(Stored data)
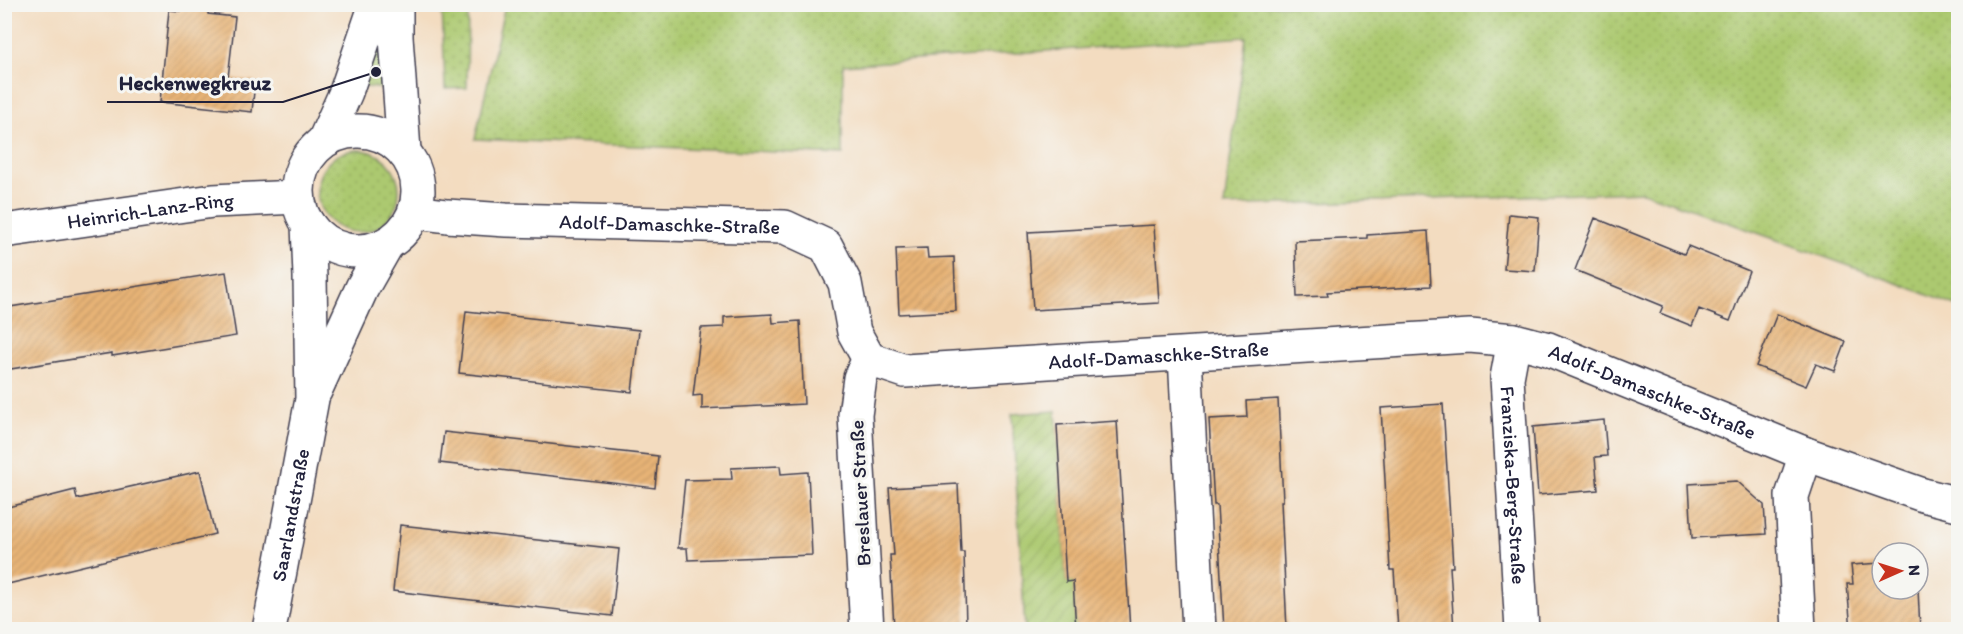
<svg xmlns="http://www.w3.org/2000/svg" width="1963" height="634" viewBox="0 0 1963 634" font-family="Itim,sans-serif">
	<style>
		.grass { fill: url(#grass-dots); stroke: #677655; stroke-width: 1.5 }
		.garden { fill: url(#garden-furrows); stroke: #677655; stroke-width: 1.5 }
		.building { fill: url(#building-hatch) }
		.lines { fill: none; stroke-linecap: round; stroke-linejoin: round }
		.minor-casing { stroke: #413e4f; stroke-width: 36 }
		.minor { stroke: #fff; stroke-width: 33 }
		.labels { text-anchor: middle; stroke-width: 6; stroke-linejoin: round; paint-order: stroke }
		.street-label { font-size: 20px; fill: #22223b; stroke: #f6f6f2 }
		.leader { fill: none; stroke: #22223b; stroke-width: 2 }
		.callout-dot { fill: #22223b; stroke: #f6f6f2; stroke-width: 2 }
		.callout-label { font-size: 21px; text-anchor: middle; font-weight: bold; fill: #22223b; stroke: #f6f6f2; stroke-width: 6; stroke-linejoin: round; paint-order: stroke }
	</style>
	<defs>
		<pattern id="grass-dots" width="8" height="8" patternUnits="userSpaceOnUse" patternTransform="scale(1.5)"><rect width="8" height="8" fill="#acc96f"/><path d="M2 2h.1M6 6h.1" fill="none" stroke="#94ac61" stroke-width="1.8" stroke-linecap="round"/></pattern>
		<pattern id="garden-furrows" width="10" height="10" patternUnits="userSpaceOnUse" patternTransform="scale(1.5)"><rect width="10" height="10" fill="#acc96f"/><path d="M-1 1l2-2M0 10L10 0M9 11l2-2" fill="none" stroke="#94ac61"/></pattern>
		<pattern id="building-hatch" width="6" height="6" patternUnits="userSpaceOnUse" patternTransform="scale(1.5)"><rect width="6" height="6" fill="#e7b376"/><path d="M-1 1l2-2M0 6l6-6M5 7l2-2" fill="none" stroke="#c69a67"/></pattern>
	</defs>
	<rect width="100%" height="100%" fill="#f6f6f2"/>
	<filter id="ink" filterUnits="userSpaceOnUse"><feTurbulence type="fractalNoise" baseFrequency=".0167" numOctaves="2"/><feDisplacementMap in="SourceGraphic" scale="12" xChannelSelector="R" yChannelSelector="G"/><feConvolveMatrix kernelMatrix="1 2 1 2 8 2 1 2 1" color-interpolation-filters="sRGB"/></filter>
	<filter id="wash" filterUnits="userSpaceOnUse"><feTurbulence type="fractalNoise" baseFrequency=".008" numOctaves="4" result="noise"/><feDisplacementMap in="SourceGraphic" scale="24" xChannelSelector="R" yChannelSelector="G"/><feGaussianBlur stdDeviation="1.35" result="paint"/><feColorMatrix in="noise" values="0 0 0 0 0 0 0 0 0 0 0 0 0 0 0 0 0 1.4 0 .05"/><feComposite in="paint" operator="in"/></filter>
	<g filter="url(#wash)">
		<rect width="100%" height="100%" fill="#f3dcc0"/>
		<path class="grass" d="M442,5h26l-1,83 -22,1z
			M505,5h1453v302l-58,-23 -257,-92 -419,14 22,-169 -403,28v90l-368,-16z
			M380,27l6,62 -26,-3z
			M317 191a41 41 0 1 1 82 0a41 41 0 1 1-82 0Z"/>
		<path class="garden" d="M1056,411l10,170h8l2,48h-51l-13,-215z"/>
		<g id="blocks">
			<path class="building" d="M181,4h28l-1,10 27,3 -7,61 27,3 -3,31 -92,-10 9,-92 11,1z
				M1509,214l30,3 -4,54 -31,-2z
				M1595,218l89,36 4,-8 61,25 -19,50 -31,-12 -7,17 -32,-13 3,-7 -88,-36z
				M1154,225l5,78 -126,7 -5,-78z
				M1428,231l3,55 -104,6 1,4 -31,1 -2,-56 72,-3v-3z
				M927,248l1,10 26,-1 2,54 -57,3 -3,-65z
				M226,272l10,64 -124,20v-3l-108,17v-62z
				M466,311l173,19 -7,62 -173,-19z
				M772,314l1,9 27,-2 4,83 -102,5v-14l-9,1 8,-68 23,-1v-10z
				M1777,314l69,28 -11,29 -19,-7 -10,22 -50,-20z
				M1278,399l5,102h-2l6,129h-63l-7,-125h-3l-5,-86 38,-2 -1,-16z
				M1443,404l10,163h-3l4,63h-56l-4,-60h-4l-9,-162z
				M1604,420l3,36 -12,1 3,33 -60,5 -5,-68z
				M1117,421l13,209h-54l-3,-49 -7,1 -9,-157z
				M444,432l214,24 -3,32 -215,-25z
				M780,466l1,8 27,-2 4,83 -124,5 -1,-12h-9l7,-68 47,-1 -1,-11z
				M200,471l15,63 -211,51v-77l71,-18 2,9z
				M1737,481l27,24 2,29 -74,4 -3,-54z
				M958,484l3,68h3l2,73 -72,3 -4,-73h4l-5,-67z
				M400,525l219,24 -7,67 -219,-25z
				M1882,563v26h36l2,41h-69l-4,-46h6l-2,-19z"/>
		</g>
	</g>
	<g filter="url(#ink)">
		<use href="#blocks" fill-opacity="0" stroke="#413e4f" stroke-width="1.5"/>
		<g class="lines">
			<g class="minor-casing">
				<g id="minor">
					<path d="M396,4v33l8,114"/>
					<circle cx="358" cy="191" r="60"/>
					<path d="M325,139l21,-47 30,-88"/>
					<path id="s1" d="M415,212l32,4 59,4 279,7 41,19 19,37 9,49 15,27 36,12 565,-35 44,4 34,9 258,105 117,41 35,9"/>
					<path id="s2" d="M4,231l209,-30 84,-4"/>
					<path id="s3" d="M1514,340l-7,38 15,252"/>
					<path d="M1185,355l14,275"/>
					<path d="M315,391l47,-103 25,-44"/>
					<path id="s4" d="M269,630l43,-231 -2,-122 -2,-53"/>
					<path d="M867,630l-12,-215 5,-37 9,-19"/>
					<path d="M1799,630l-7,-134 14,-42"/>
				</g>
			</g>
			<use href="#minor" class="minor"/>
		</g>
	</g>
	<g class="labels">
		<g class="street-label">
			<text dy="7" stroke="none"><textPath href="#s2" startOffset="148">Heinrich-Lanz-Ring</textPath></text>
			<text dy="7" stroke="none"><textPath href="#s1" startOffset="255">Adolf-Damaschke-Straße</textPath></text>
			<text dy="7" stroke="none"><textPath href="#s1" startOffset="830">Adolf-Damaschke-Straße</textPath></text>
			<text dy="7" stroke="none"><textPath href="#s1" startOffset="1334">Adolf-Damaschke-Straße</textPath></text>
			<text dy="7" stroke="none"><textPath href="#s3" startOffset="146">Franziska-Berg-Straße</textPath></text>
			<text transform="translate(860 493) rotate(-93)" y="7">Breslauer Straße</text>
			<text dy="7" stroke="none"><textPath href="#s4" startOffset="117">Saarlandstraße</textPath></text>
		</g>
	</g>
	<path class="leader" d="M376 72L283 102H107"/>
	<circle class="callout-dot" cx="376" cy="72" r="6"/>
	<g class="callout-label">
		<text x="195" y="90">Heckenwegkreuz</text>
	</g>
	<rect width="1963" height="634" fill="none" stroke="#f6f6f2" stroke-width="24"/>
	<g transform="translate(1900 571) rotate(87)"><circle r="28" fill="#f6f6f2" stroke="#a1a1a9" stroke-width="1.5"/>
	<path d="M0-4.5L10 22L0 15L-10 22Z" fill="#c8321e"/>
	<text y="-9" font-size="16" font-weight="bold" text-anchor="middle" fill="#22223b">N</text>
	</g>
</svg>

WORK INSTRUCTIONS: What lines above contain the word "minor"? Please copy each one.

TASK SOLUTION:
		.minor-casing { stroke: #413e4f; stroke-width: 36 }
		.minor { stroke: #fff; stroke-width: 33 }
			<g class="minor-casing">
				<g id="minor">
			<use href="#minor" class="minor"/>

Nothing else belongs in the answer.